## WORK INSTRUCTIONS
Could you pull the text lines out of every item below, keeping each line identical to the original and leaving the pictures out of your answer?

++++++++

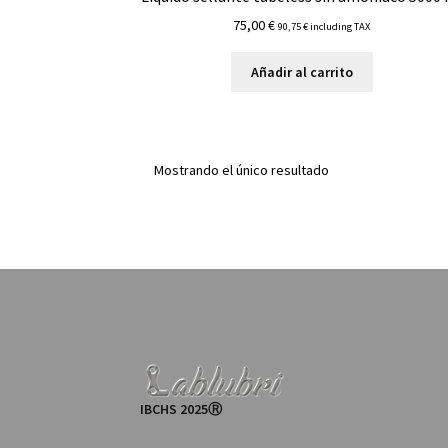
75,00
€
90,75
€
including TAX
Añadir al carrito
Mostrando el único resultado
IBCHS 2025Ⓡ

++++++++

## SOLUTION FOR THIS EXERCISE
75,00
€
90,75
€
including TAX
Añadir al carrito
Mostrando el único resultado
IBCHS 2025Ⓡ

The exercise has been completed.